_Source material:_
== == ==
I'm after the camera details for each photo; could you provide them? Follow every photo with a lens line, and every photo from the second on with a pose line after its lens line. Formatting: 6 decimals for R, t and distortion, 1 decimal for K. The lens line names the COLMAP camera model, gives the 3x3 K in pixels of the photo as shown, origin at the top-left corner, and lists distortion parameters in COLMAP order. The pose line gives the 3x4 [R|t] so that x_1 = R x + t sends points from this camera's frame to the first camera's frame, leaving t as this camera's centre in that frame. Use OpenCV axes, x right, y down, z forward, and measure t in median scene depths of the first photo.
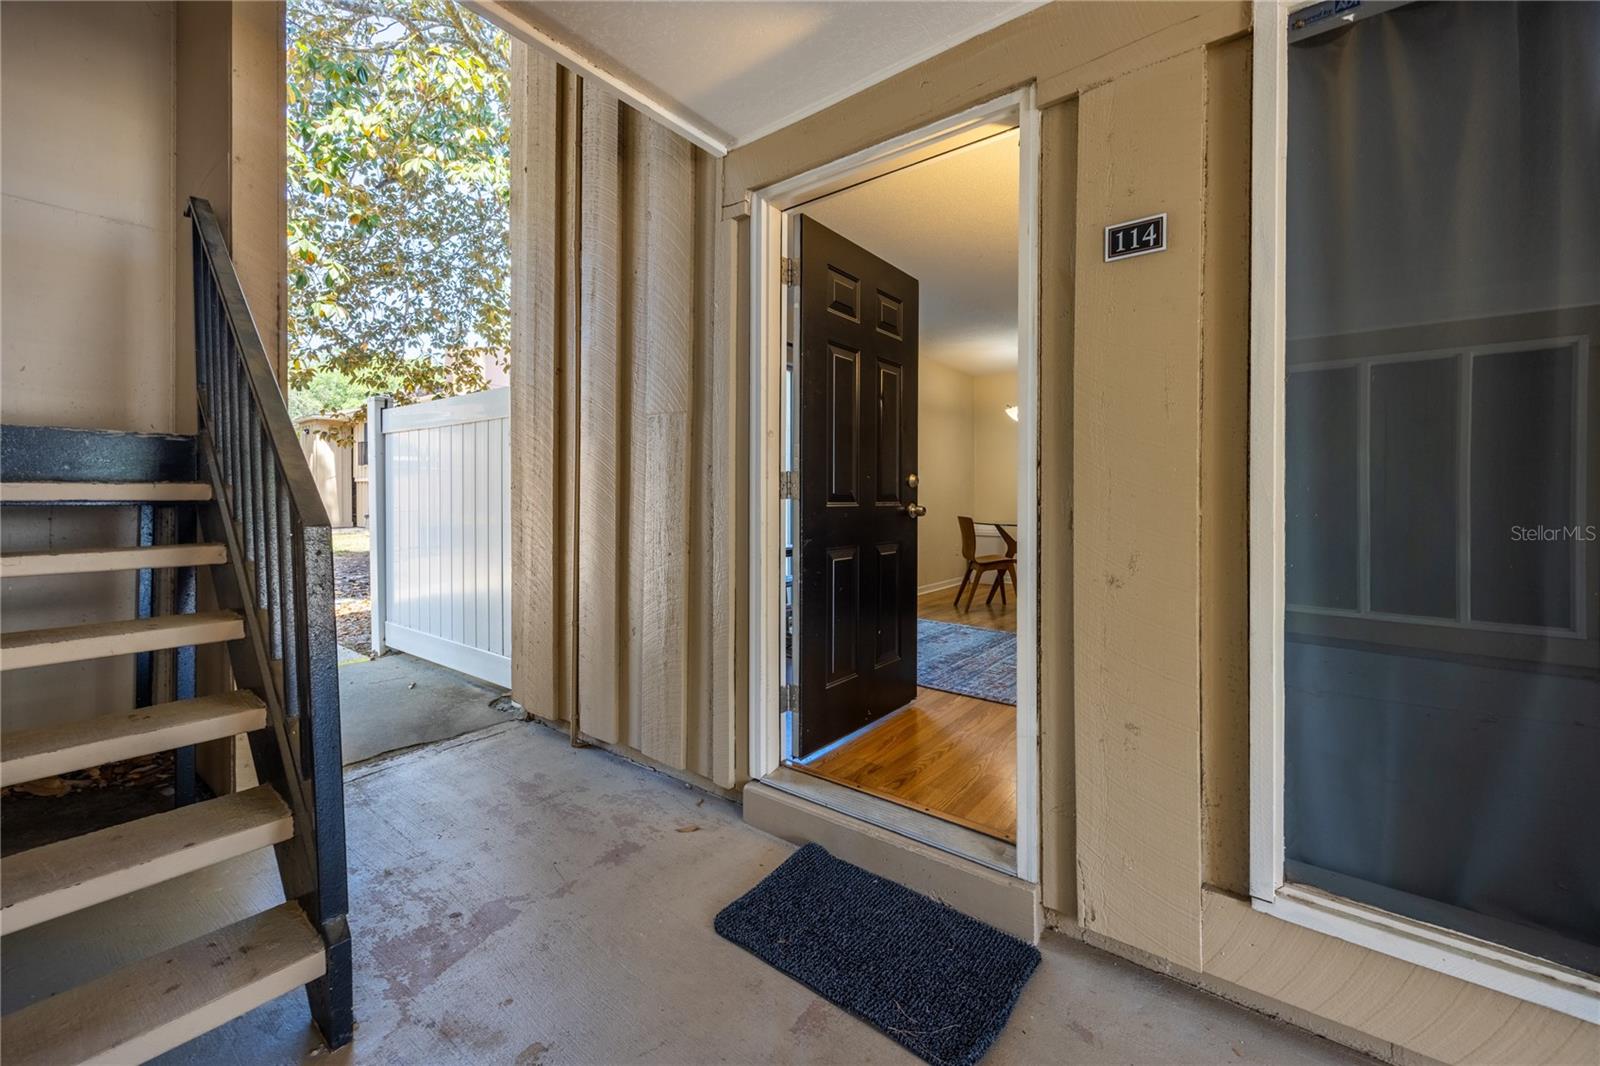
lens RADIAL K [[609.7, 0, 803.3], [0, 609.7, 499.2], [0, 0, 1]] dist [-0.005479, 0.000001]
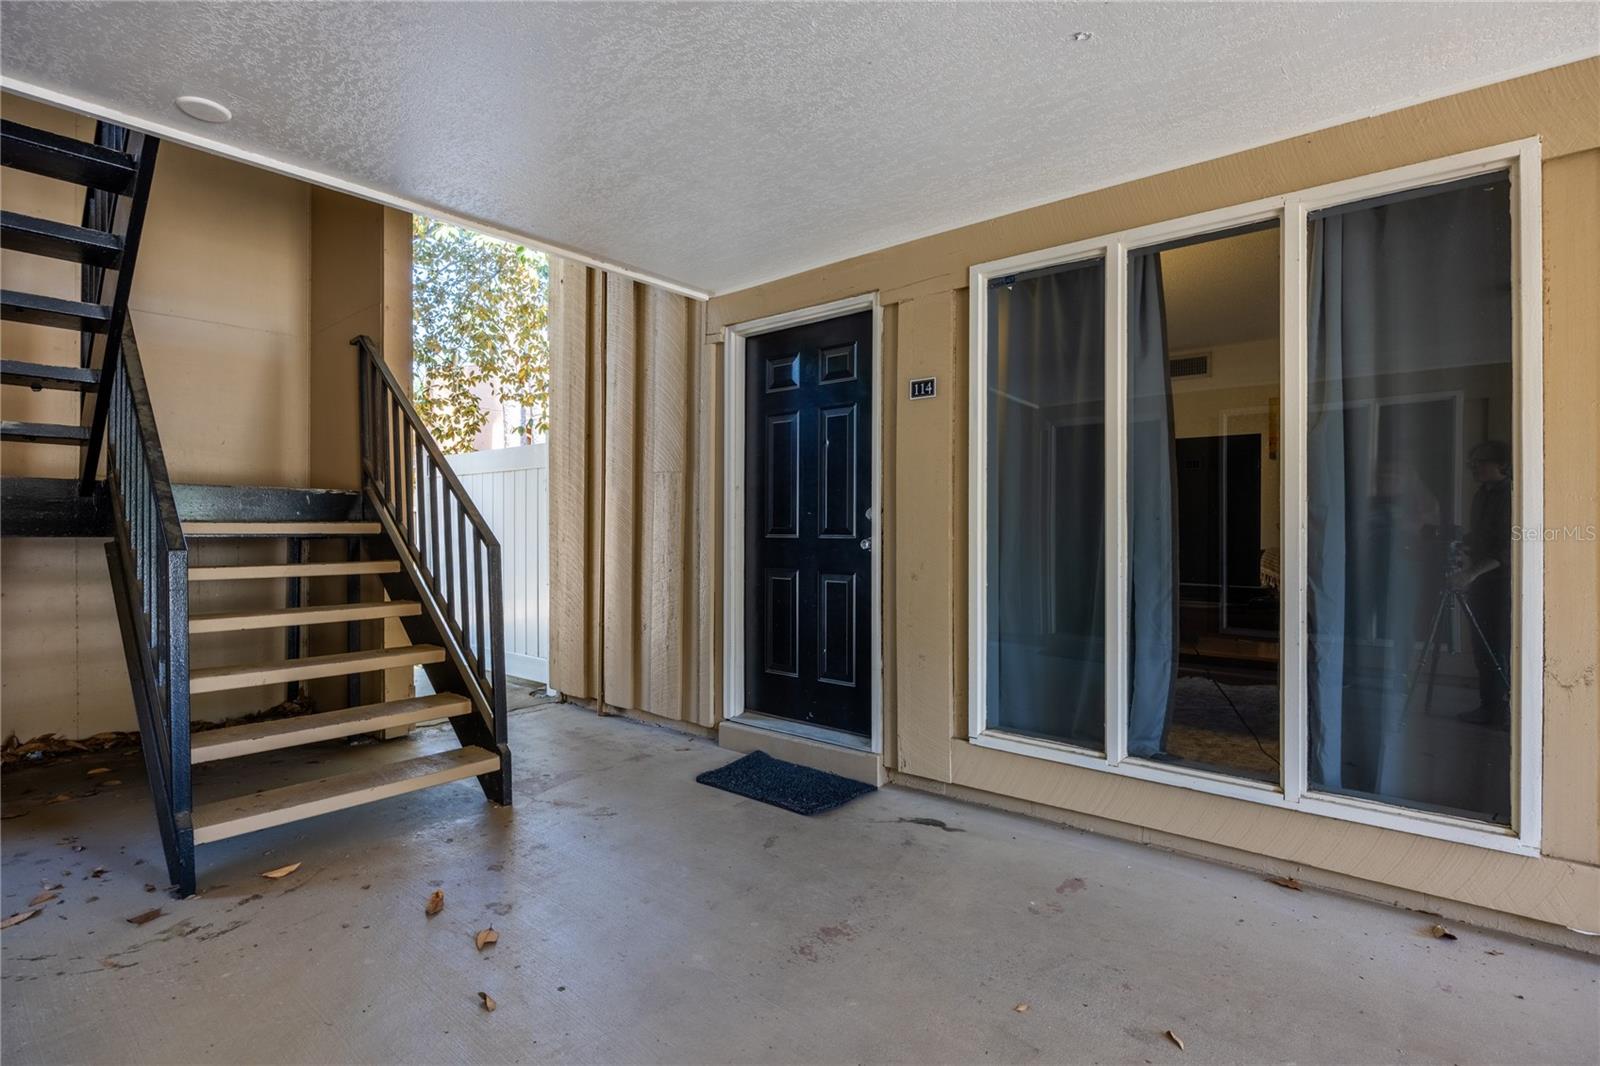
lens RADIAL K [[756.9, 0, 799.1], [0, 756.9, 530.4], [0, 0, 1]] dist [-0.000690, 0.000039]
pose [[0.998906, -0.000495, -0.046751, 0.167073], [0.000240, 0.999985, -0.005458, 0.005585], [0.046753, 0.005441, 0.998892, -0.768208]]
== == ==
Without including any picture, repeat the data exactly.

_Task solution:_
I'm after the camera details for each photo; could you provide them? Follow every photo with a lens line, and every photo from the second on with a pose line after its lens line. Formatting: 6 decimals for R, t and distortion, 1 decimal for K. The lens line names the COLMAP camera model, gives the 3x3 K in pixels of the photo as shown, origin at the top-left corner, and lists distortion parameters in COLMAP order. The pose line gives the 3x4 [R|t] so that x_1 = R x + t sends points from this camera's frame to the first camera's frame, leaving t as this camera's centre in that frame. Use OpenCV axes, x right, y down, z forward, and measure t in median scene depths of the first photo.
lens RADIAL K [[609.7, 0, 803.3], [0, 609.7, 499.2], [0, 0, 1]] dist [-0.005479, 0.000001]
lens RADIAL K [[756.9, 0, 799.1], [0, 756.9, 530.4], [0, 0, 1]] dist [-0.000690, 0.000039]
pose [[0.998906, -0.000495, -0.046751, 0.167073], [0.000240, 0.999985, -0.005458, 0.005585], [0.046753, 0.005441, 0.998892, -0.768208]]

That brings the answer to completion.